Entscheidungsstichwort (Thema)
Begünstigte (Teil-)Betriebsaufgabe bei Betriebsaufspaltung – Fortsetzung einer originär gewerblichen Erfindertätigkeit – Überlassung von Know-how der Betriebsgesellschaft – Rückstellungszeitpunkt für Mehrsteuern aufgrund einer Betriebsprüfung
Leitsatz (redaktionell)
- Der Wegfall einer Betriebsaufspaltung durch die Veräußerung der überlassenen Anlagegüter führt nicht zu einer begünstigten Betriebsaufgabe im Sinne von § 16 Abs. 3 EStG beim Besitzunternehmen, wenn das Besitzunternehmen als Teil seiner gewerblichen Gesamttätigkeit eine originär gewerbliche Tätigkeit ausgeübt hatte und diese nach Beendigung der Betriebsaufspaltung fortsetzt.
- Die Überlassung von Know-how durch ein als Besitzunternehmen fungierendes Ingenieurbüro ist eine originär gewerbliche Tätigkeit, wenn sie sich nicht auf die Lizenzierung von Patenten beschränkt, sondern sich als Ausfluss der aus der Produktionstätigkeit und dem Vertrieb der Betriebsgesellschaft gewonnenen Erfahrungen darstellt und sich in einem einheitlichen Betrieb mit der als gewerblich zu qualifizierenden Vermögensverwaltung vollzieht.
- Bei Fortsetzung einer originär gewerblichen Tätigkeit liegen die Voraussetzungen einer begünstigten Teilbetriebsaufgabe nicht vor, wenn die als wesentliche Betriebsgrundlage des Besitzunternehmens zu qualifizierenden Anteile an der Betriebskapitalgesellschaft nicht mit veräußert werden.

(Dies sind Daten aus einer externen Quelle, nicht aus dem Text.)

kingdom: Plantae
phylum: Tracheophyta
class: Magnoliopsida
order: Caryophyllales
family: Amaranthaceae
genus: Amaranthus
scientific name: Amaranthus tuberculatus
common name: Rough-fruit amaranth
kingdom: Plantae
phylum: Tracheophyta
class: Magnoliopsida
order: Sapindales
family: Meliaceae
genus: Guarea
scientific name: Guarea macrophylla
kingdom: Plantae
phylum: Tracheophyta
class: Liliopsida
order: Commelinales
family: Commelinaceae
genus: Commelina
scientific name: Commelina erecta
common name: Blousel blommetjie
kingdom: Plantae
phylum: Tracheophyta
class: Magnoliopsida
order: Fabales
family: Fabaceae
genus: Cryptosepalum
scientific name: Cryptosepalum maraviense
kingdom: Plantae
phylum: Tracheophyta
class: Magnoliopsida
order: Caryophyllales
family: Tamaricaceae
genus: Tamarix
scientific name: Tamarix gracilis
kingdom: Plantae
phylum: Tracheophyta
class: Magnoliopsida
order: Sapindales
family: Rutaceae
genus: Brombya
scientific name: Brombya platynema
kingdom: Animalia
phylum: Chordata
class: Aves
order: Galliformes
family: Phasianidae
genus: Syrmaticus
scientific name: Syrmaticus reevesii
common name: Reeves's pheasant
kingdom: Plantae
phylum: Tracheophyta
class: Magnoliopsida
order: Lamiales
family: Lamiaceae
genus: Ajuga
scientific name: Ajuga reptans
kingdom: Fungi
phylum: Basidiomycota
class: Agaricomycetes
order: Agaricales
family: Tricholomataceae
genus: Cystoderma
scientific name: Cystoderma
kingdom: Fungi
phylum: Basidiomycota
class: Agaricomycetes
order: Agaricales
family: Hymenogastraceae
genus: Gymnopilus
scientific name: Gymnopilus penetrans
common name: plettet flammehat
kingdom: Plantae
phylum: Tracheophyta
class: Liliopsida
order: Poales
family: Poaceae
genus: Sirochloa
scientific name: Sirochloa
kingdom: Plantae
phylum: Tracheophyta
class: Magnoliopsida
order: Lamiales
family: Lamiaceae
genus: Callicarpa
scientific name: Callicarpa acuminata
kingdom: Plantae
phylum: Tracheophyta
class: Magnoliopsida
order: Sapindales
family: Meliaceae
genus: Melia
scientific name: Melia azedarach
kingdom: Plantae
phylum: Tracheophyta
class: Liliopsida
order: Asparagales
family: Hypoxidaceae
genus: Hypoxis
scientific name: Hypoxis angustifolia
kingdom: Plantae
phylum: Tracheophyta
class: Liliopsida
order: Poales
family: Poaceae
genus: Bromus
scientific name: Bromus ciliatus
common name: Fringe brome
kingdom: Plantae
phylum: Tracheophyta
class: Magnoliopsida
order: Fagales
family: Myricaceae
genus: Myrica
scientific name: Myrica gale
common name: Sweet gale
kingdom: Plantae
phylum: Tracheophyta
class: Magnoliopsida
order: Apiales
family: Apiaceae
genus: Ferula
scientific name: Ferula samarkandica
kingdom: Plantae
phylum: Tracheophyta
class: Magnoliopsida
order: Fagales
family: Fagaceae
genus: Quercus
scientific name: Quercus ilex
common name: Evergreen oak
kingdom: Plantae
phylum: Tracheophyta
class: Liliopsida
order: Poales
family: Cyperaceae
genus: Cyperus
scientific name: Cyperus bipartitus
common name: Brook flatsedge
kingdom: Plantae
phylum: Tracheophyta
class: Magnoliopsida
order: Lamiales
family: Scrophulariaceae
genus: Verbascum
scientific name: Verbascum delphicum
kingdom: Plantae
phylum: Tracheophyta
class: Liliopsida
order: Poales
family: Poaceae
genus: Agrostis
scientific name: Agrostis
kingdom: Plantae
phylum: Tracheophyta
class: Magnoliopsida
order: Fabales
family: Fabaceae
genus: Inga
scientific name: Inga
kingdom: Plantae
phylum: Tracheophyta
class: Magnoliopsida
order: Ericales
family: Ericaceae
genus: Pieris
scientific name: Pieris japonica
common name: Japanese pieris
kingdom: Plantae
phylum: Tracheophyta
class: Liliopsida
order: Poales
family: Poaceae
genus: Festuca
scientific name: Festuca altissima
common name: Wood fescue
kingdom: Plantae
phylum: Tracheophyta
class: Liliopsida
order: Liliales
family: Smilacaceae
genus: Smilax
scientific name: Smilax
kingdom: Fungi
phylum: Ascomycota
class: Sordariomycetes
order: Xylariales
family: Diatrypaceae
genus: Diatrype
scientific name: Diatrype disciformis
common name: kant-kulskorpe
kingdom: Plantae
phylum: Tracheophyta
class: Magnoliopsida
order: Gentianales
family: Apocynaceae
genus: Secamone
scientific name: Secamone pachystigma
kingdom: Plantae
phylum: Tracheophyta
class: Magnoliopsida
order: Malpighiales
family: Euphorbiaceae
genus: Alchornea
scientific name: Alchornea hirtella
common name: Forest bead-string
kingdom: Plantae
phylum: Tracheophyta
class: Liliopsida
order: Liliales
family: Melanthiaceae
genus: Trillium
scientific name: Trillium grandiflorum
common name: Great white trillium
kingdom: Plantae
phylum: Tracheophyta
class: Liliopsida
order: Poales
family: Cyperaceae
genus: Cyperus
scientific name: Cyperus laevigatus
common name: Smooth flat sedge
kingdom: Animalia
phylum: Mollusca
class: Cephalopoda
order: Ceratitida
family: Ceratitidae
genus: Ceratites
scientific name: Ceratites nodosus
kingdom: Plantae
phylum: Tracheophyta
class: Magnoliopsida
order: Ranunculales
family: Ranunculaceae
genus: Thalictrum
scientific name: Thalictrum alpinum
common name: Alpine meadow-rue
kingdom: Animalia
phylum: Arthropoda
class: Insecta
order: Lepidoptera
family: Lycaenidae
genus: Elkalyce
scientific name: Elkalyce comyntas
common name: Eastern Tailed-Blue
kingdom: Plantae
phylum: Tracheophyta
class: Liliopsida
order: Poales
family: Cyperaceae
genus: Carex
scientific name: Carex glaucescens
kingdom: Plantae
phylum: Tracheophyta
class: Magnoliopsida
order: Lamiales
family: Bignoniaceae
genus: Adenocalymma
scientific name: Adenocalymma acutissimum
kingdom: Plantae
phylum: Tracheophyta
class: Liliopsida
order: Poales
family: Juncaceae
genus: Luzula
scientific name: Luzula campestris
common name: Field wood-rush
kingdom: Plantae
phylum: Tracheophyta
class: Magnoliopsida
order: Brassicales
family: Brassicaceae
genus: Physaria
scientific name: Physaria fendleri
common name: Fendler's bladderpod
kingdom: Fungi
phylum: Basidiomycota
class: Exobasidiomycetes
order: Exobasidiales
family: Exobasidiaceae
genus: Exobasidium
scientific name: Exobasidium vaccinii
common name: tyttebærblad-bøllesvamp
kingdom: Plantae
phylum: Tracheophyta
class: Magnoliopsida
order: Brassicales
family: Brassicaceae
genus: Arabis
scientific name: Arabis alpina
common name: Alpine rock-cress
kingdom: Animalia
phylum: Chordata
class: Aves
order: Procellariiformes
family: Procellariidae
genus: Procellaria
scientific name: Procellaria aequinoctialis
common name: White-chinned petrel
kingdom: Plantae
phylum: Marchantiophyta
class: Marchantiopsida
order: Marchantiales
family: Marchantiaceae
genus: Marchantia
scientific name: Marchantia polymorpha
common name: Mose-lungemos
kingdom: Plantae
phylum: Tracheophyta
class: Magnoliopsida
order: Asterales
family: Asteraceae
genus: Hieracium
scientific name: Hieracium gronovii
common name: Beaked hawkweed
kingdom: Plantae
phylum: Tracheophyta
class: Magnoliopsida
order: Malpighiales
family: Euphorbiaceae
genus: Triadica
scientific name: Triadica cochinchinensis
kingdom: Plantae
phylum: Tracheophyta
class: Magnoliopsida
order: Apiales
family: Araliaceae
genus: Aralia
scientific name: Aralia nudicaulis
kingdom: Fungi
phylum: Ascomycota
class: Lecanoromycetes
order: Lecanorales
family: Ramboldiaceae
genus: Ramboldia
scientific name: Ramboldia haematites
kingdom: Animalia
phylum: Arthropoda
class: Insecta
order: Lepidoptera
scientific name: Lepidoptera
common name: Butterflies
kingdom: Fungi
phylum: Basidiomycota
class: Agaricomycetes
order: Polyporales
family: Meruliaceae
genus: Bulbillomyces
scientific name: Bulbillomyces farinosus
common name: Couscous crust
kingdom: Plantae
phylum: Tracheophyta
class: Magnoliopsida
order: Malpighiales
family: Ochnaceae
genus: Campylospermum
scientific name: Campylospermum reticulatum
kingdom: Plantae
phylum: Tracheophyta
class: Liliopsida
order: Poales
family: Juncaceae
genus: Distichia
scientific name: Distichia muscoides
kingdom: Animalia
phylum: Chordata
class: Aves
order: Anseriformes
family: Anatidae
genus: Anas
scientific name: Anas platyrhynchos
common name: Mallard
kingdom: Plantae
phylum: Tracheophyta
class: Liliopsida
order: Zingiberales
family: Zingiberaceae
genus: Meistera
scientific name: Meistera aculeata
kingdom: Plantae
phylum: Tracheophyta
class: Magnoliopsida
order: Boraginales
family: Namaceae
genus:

- Rückstellungen für Mehrsteuern aufgrund einer Außenprüfung sind nicht bereits im Jahr der wirtschaftlichen Verursachung, sondern erst zu dem Bilanzstichtag zu bilden, zu dem der Steuerpflichtige aufgrund des Aufgriffs eines zur Mehrsteuer führenden Sachverhalts mit dessen Aufdeckung rechnen muss.
Normenkette
EStG § 5 Abs. 1, §§ 16, 34 Abs. 3
Streitjahr(e)
2006
Tatbestand
Der Kläger ist Ingenieur. Er betrieb seit 1970 in der Rechtsform eines gewerblichen Einzelunternehmens ein „Ingenieurbüro”. Gegenstand des Unternehmens war zunächst die Herstellung und der Vertrieb von „T”. Später kam als weiteres Geschäftsfeld die Herstellung von „S” hinzu. In diesem Zusammenhang gründete der Kläger im Jahr 1979 die „L” GmbH (künftig GmbH) als Vertriebsgesellschaft. Ab Gründung der GmbH führte der Kläger als Alleingesellschafter die vormals im Rahmen des Ingenieurbüros getätigten Geschäfte über die GmbH fort. Die zur Fortführung des Geschäftsbetriebs erforderlichen Betriebsmittel (Maschinen, Patente und sonstige Rechte) behielt der Kläger in seinem Eigentum. Die betreffenden Wirtschaftsgüter überließ er im Rahmen von Pachtverträgen der GmbH zur Nutzung. In einem Vertrag vom 20.6.1988 heißt es z.B. auszugsweise:
Der Verpächter verpachtet sein in „F-Stadt” betriebenes Handelsgeschäft (Ing. Büro) mit dem Anlagevermögen, wie es sich aus der als Anlage diesem Vertrag beigefügten Aufstellung per 30.6.1988 ergibt, an die Pächterin. Solange das Anlagevermögen an die Pächterin verpachtet ist, überlässt der Verpächter ohne jede Gewährleistungen seinen gesamten Betrieb, wie er steht und liegt, mit allen dazugehörigen Verträgen, Konzessionen, Erfahrungen, Unterlagen usw. der GmbH als Pächterin.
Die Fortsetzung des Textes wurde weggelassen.